Why goodgraphics.js exists

goodgraphics.js is an open-source library for scripting SVGs that serves as the primary tool for creating digital artwork.
Short Answer
The motivation stems from desiring a tool that evolves alongside artistic growth. As the practice develops, so does the tool's capabilities. This mirrors Marshall McLuhan's observation: "We Shape Our Tools, and Thereafter Our Tools Shape Us."
Long Answer
Drawing from Tobias Revell's lecture "Computers Making Pictures," a critical insight emerges: "the standardization of software through defaults, presets and templates limits our ability to image new things with them" and grants those controlling such tools significant influence over visual culture.
The creative coding landscape offers powerful options—p5.js, d3.js, three.js—yet they all present the same constraint: lack of ownership. Building on someone else's abstractions means accepting their worldview embedded within the tool itself. The lecture illustrates this through animation history, noting research gaps in rendering non-wavy hair textures.

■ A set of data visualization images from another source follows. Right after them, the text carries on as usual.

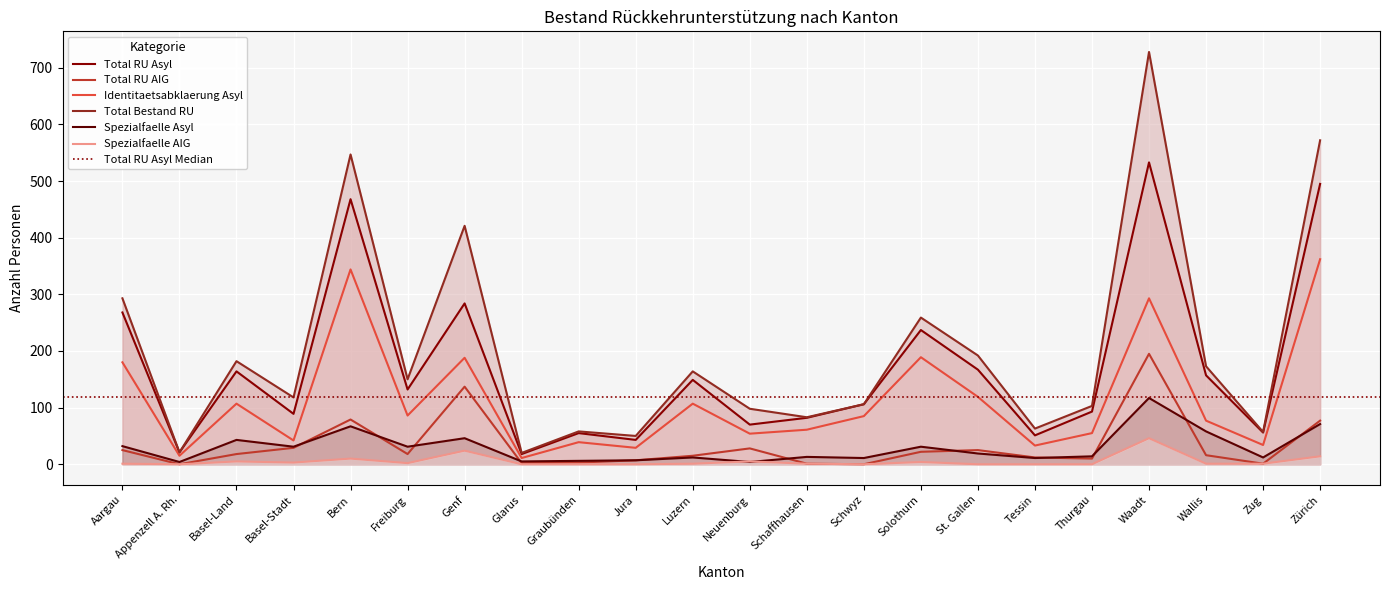

Between Luzern and Zürich, which series saw the biggest shift?

Total Bestand RU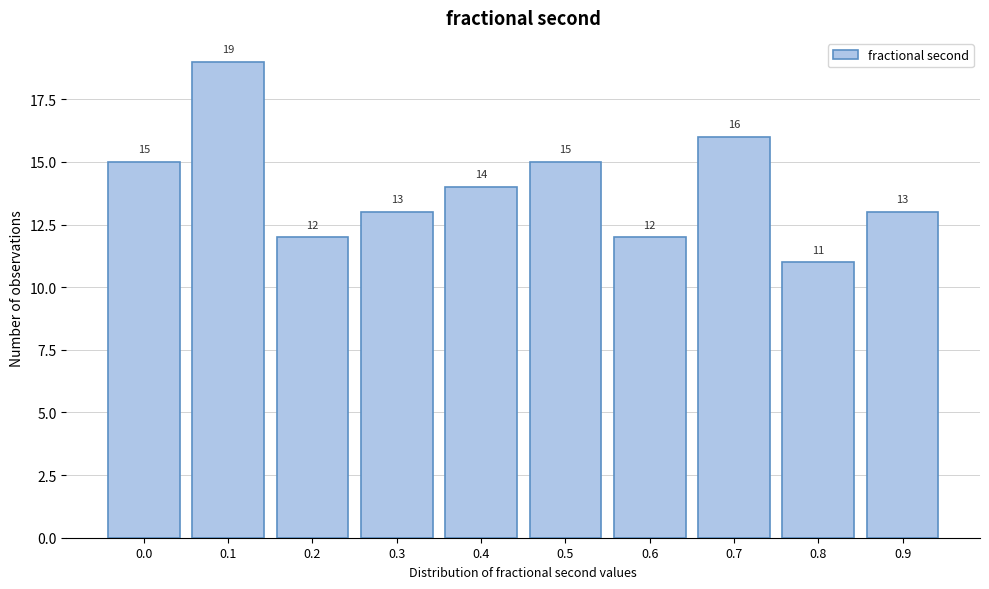

Reading right to left, transcribe all the data shown in this chart.

0.9=13	0.8=11	0.7=16	0.6=12	0.5=15	0.4=14	0.3=13	0.2=12	0.1=19	0.0=15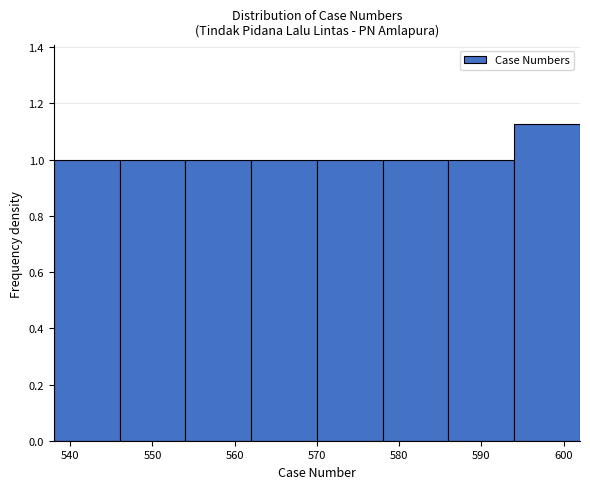

Reading left to right, list every bar in this chart as the range it spans on the x-axis followed by its height. The values are not printed on the chart, so give them approximately, as read against the axis.

538 to 546: 1.00
546 to 554: 1.00
554 to 562: 1.00
562 to 570: 1.00
570 to 578: 1.00
578 to 586: 1.00
586 to 594: 1.00
594 to 602: 1.12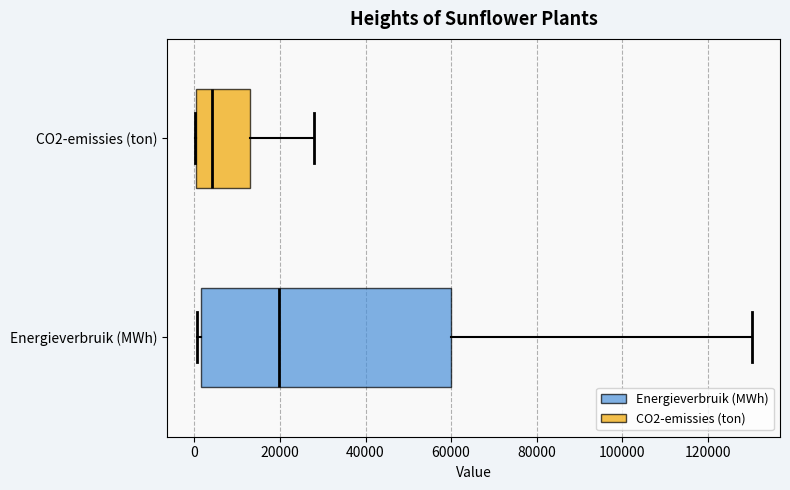

Reading bottom to top, transcribe this box plot: for each box, give where its median line is, the range the box spans, and where its two whiskers end, as read against the x-axis. The values are not printed on the chart, so give them approximately, as read against the axis.

Energieverbruik (MWh): median 20000, box 2000 to 60000, whiskers 0 to 130000
CO2-emissies (ton): median 4000, box 0 to 14000, whiskers 0 to 28000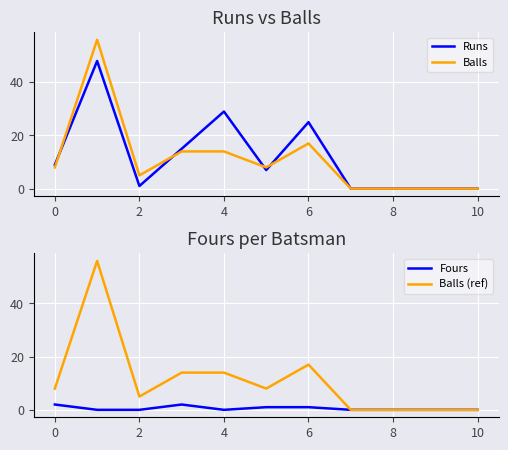

What is the average value of the Balls (ref) series?

11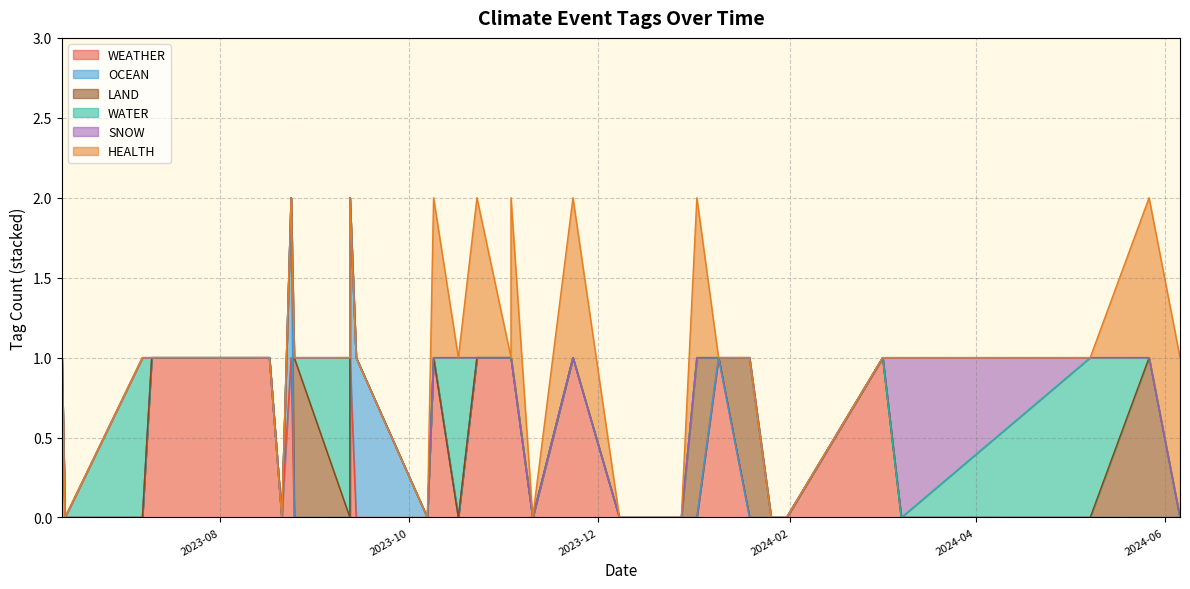

Rank the categories by HEALTH value from lowest to highest.

2023-11-10, 2023-10-17, 2023-06-12, 2023-09-12, 2024-03-02, 2023-10-07, 2023-09-12, 2023-07-19, 2024-01-31, 2023-12-08, 2023-09-14, 2023-11-03, 2024-05-08, 2024-01-29, 2024-01-09, 2023-12-28, 2023-08-21, 2023-07-07, 2023-08-24, 2024-03-08, 2023-07-10, 2023-08-25, 2023-06-11, 2023-08-17, 2024-01-26, 2024-01-19, 2023-11-03, 2023-10-23, 2024-05-27, 2023-11-23, 2024-01-02, 2024-06-06, 2023-10-09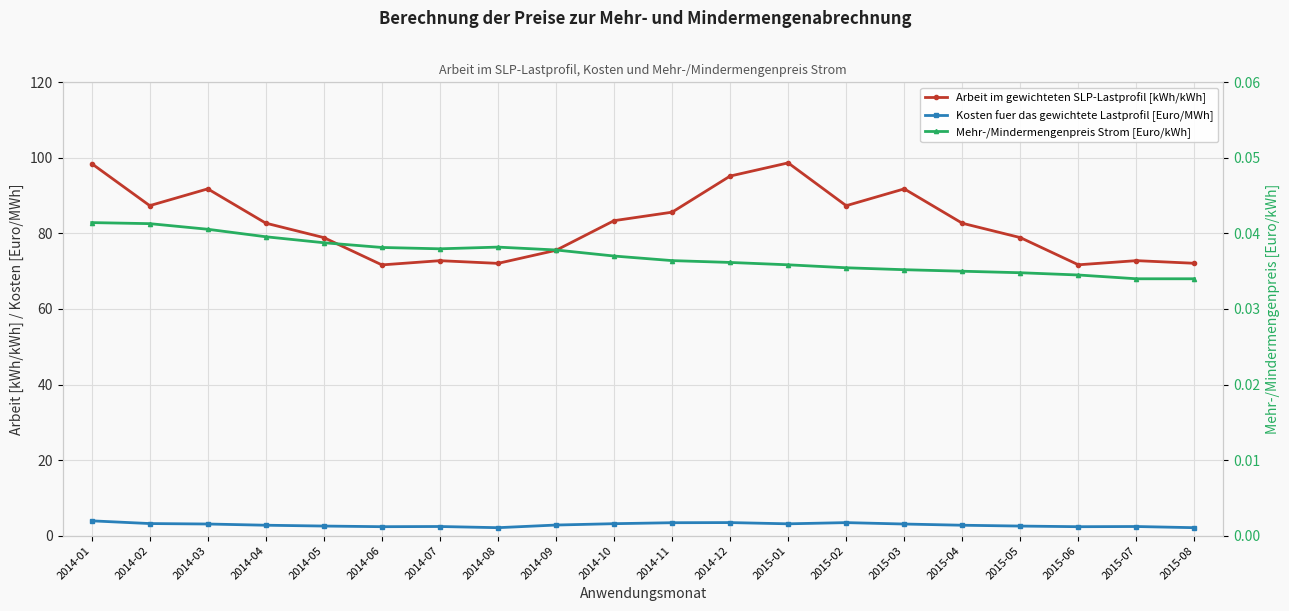

At which label does Arbeit im gewichteten SLP-Lastprofil [kWh/kWh] reach its peak?

2015-01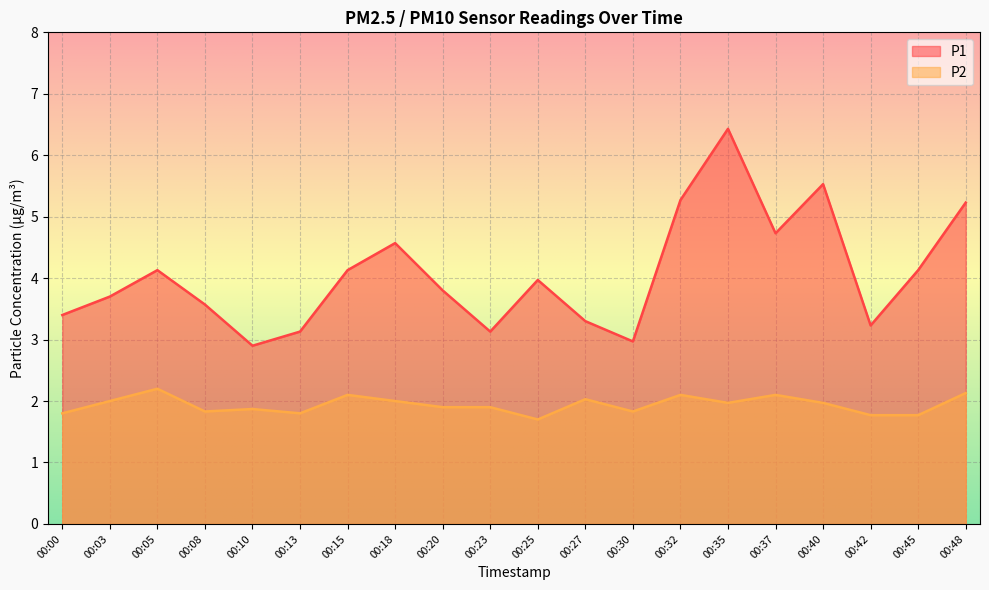

Reading right to left, extract all data points from this chart.

P1: 00:48=5.2	00:45=4.1	00:42=3.2	00:40=5.5	00:37=4.7	00:35=6.4	00:32=5.3	00:30=3.0	00:27=3.3	00:25=4.0	00:23=3.1	00:20=3.8	00:18=4.6	00:15=4.1	00:13=3.1	00:10=2.9	00:08=3.6	00:05=4.1	00:03=3.7	00:00=3.4
P2: 00:48=2.1	00:45=1.8	00:42=1.8	00:40=2.0	00:37=2.1	00:35=2.0	00:32=2.1	00:30=1.8	00:27=2.0	00:25=1.7	00:23=1.9	00:20=1.9	00:18=2.0	00:15=2.1	00:13=1.8	00:10=1.9	00:08=1.8	00:05=2.2	00:03=2.0	00:00=1.8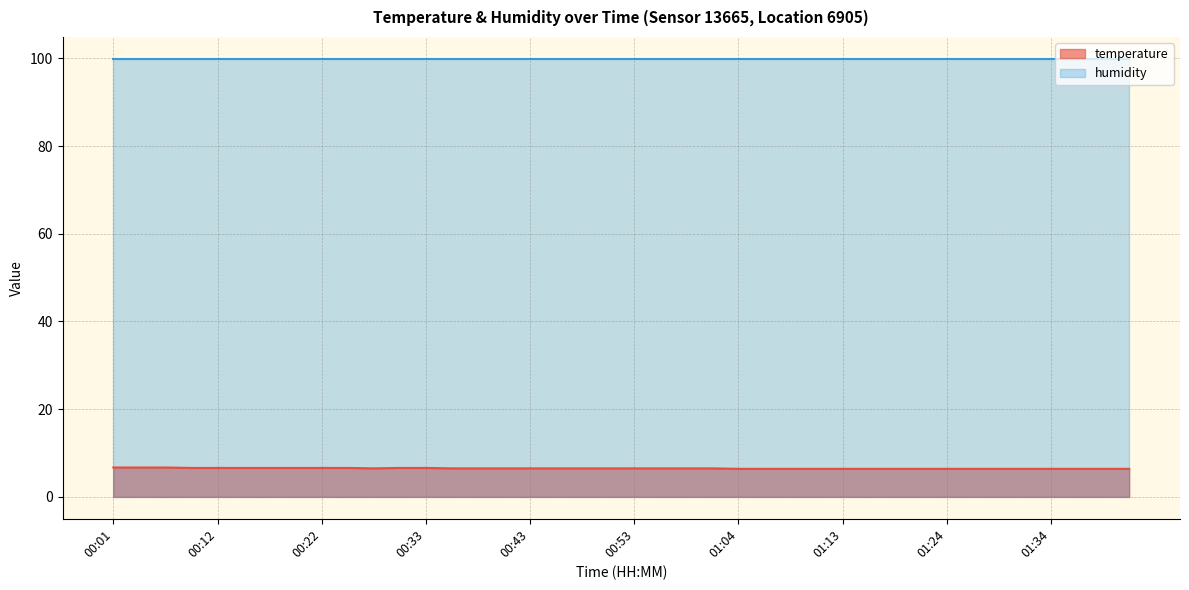

Reading right to left, transcribe all the data shown in this chart.

temperature line: 6.4	6.4	6.4	6.4	6.4	6.4	6.4	6.4	6.4	6.4	6.4	6.4	6.4	6.4	6.4	6.4	6.5	6.5	6.5	6.5	6.5	6.5	6.5	6.5	6.5	6.5	6.5	6.6	6.6	6.5	6.6	6.6	6.6	6.6	6.6	6.6	6.6	6.7	6.7	6.7
humidity line: 99.9	99.9	99.9	99.9	99.9	99.9	99.9	99.9	99.9	99.9	99.9	99.9	99.9	99.9	99.9	99.9	99.9	99.9	99.9	99.9	99.9	99.9	99.9	99.9	99.9	99.9	99.9	99.9	99.9	99.9	99.9	99.9	99.9	99.9	99.9	99.9	99.9	99.9	99.9	99.9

While this artwork pursues different questions, the principle applies: maintaining creative autonomy over design decisions.
Key advantages of tool ownership:
- Full domain over capabilities and limitations
- Freedom from compatibility concerns during software updates
- Flexibility to output beyond browsers (posters, PNGs, zines, GIFs)
- Integration possibilities like "click to tweet" features
- Creative autonomy without forcing incompatible tools
Ultimately, maintaining a personally-owned computational space provides autonomy to experiment without external constraints.